6-MAPBT

Clinical data
- Other names: 6-(2-(Methylamino)propyl)-1-benzothiophene; MY300; MY-300
- Drug class: Monoamine releasing agent; Serotonin 5-HT_{1B} receptor agonist; Entactogen
- ATC code: None;

Identifiers
- IUPAC name 1-(1-benzothiophen-6-yl)-N-methylpropan-2-amine;
- PubChem CID: 166478938;

Chemical and physical data
- Formula: C_{12}H_{15}NS
- Molar mass: 205.32 g·mol^{−1}
- 3D model (JSmol): Interactive image;
- SMILES CC(CC1=CC2=C(C=C1)C=CS2)NC;
- InChI InChI=1S/C12H15NS/c1-9(13-2)7-10-3-4-11-5-6-14-12(11)8-10/h3-6,8-9,13H,7H2,1-2H3; Key:ZTCVZGKXXWDMJJ-UHFFFAOYSA-N;

= 6-MAPBT =

6-MAPBT, also known as 6-(2-(methylamino)propyl)-1-benzothiophene, is a possible entactogen of the phenethylamine, amphetamine, and benzothiophene families related to MDMA.

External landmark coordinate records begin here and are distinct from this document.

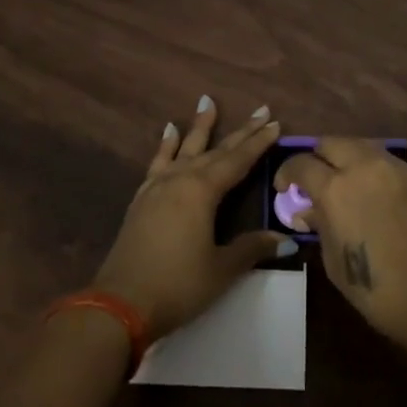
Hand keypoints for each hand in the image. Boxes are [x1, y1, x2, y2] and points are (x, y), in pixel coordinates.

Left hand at [93, 97, 291, 338]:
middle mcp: (180, 179)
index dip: (258, 143)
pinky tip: (168, 132)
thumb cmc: (178, 285)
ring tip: (206, 102)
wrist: (120, 304)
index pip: (237, 160)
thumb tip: (287, 239)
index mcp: (202, 191)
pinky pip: (158, 163)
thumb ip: (252, 248)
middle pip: (215, 150)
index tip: (275, 123)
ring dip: (198, 127)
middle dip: (240, 132)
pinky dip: (165, 146)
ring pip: (184, 149)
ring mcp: (157, 187)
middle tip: (260, 110)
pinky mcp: (141, 199)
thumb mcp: (221, 269)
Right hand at [277, 138, 406, 353]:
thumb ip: (319, 226)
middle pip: (329, 143)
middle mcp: (362, 166)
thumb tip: (307, 210)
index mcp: (336, 189)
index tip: (283, 188)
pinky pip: (379, 157)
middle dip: (315, 158)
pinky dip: (365, 164)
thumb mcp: (334, 261)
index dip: (287, 173)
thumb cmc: (378, 289)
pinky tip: (366, 188)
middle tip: (312, 181)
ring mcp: (391, 167)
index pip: (301, 164)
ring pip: (357, 144)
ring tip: (340, 182)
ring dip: (342, 156)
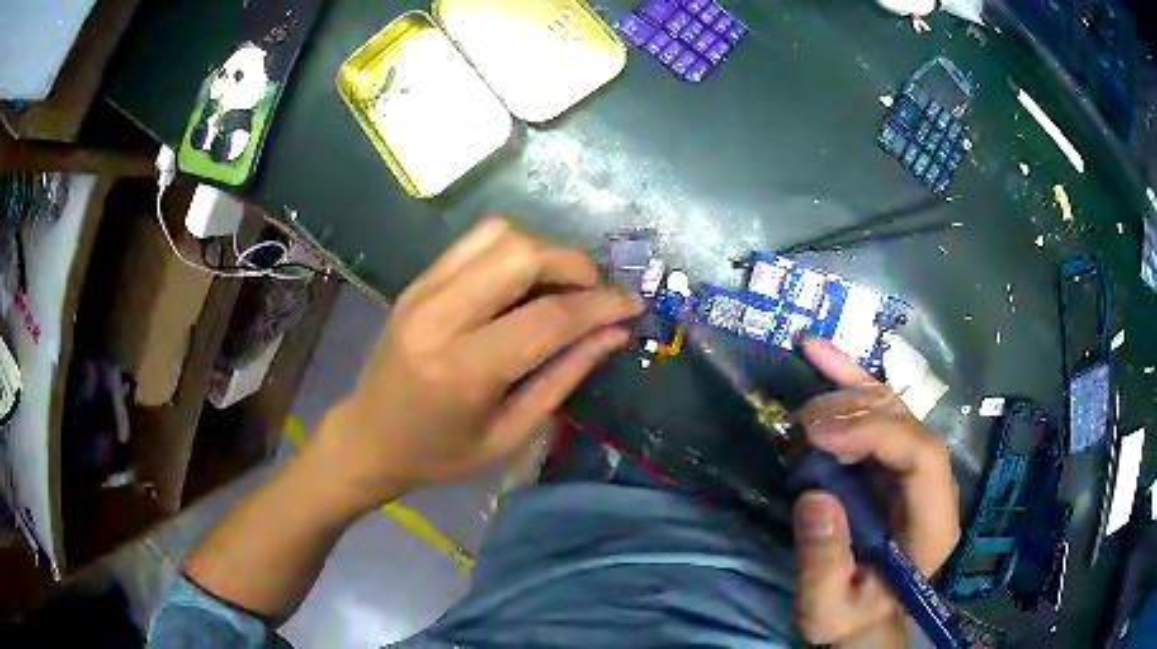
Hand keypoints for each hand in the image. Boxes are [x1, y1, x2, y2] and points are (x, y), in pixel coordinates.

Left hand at [314, 218, 642, 508]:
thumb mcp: (509, 435)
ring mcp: (422, 291)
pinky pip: (474, 242)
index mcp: (463, 370)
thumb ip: (562, 379)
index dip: (600, 306)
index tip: (633, 305)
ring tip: (562, 285)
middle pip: (520, 254)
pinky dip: (513, 249)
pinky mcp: (417, 281)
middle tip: (596, 293)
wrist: (368, 437)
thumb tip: (613, 334)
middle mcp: (439, 317)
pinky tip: (525, 280)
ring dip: (543, 250)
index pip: (547, 318)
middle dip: (573, 264)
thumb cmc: (439, 454)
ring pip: (498, 235)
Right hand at [791, 339, 959, 646]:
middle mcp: (933, 487)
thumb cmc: (849, 617)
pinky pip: (878, 412)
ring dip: (851, 388)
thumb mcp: (826, 607)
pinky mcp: (893, 463)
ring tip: (809, 382)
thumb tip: (814, 497)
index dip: (877, 433)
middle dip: (858, 410)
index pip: (923, 457)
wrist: (864, 617)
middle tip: (805, 423)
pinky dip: (850, 383)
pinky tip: (822, 355)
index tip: (821, 435)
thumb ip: (823, 562)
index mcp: (933, 525)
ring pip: (895, 408)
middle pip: (910, 424)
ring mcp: (915, 470)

It acts as a monoamine releasing agent and serotonin receptor modulator. The drug's EC_{50} values for monoamine release are 57 nM for serotonin and 71 nM for dopamine. It is also a potent agonist of the serotonin 5-HT_{1B} receptor, with an EC_{50} of 24 nM, and is a potent antagonist of the serotonin 5-HT_{2B} receptor, with an IC_{50} of 72 nM. Conversely, it is far weaker as an agonist of the serotonin 5-HT_{2A} receptor (EC_{50} = 959 nM) and is inactive at the serotonin 5-HT_{1A} receptor. In addition to the preceding actions, the drug is a monoamine oxidase A (MAO-A) inhibitor, with an IC_{50} of 945 nM.

It produces anxiolytic-like and antiobsessional-like effects in the marble burying test in rodents. However, benzothiophenes like 6-MAPBT, despite their induction of dopamine release, are said to lack hyperlocomotion or stimulant-like effects in rodents.

6-MAPBT has been studied and patented by Matthew J. Baggott at Tactogen. The drug has also been patented by Mydecine and given the developmental code name MY300.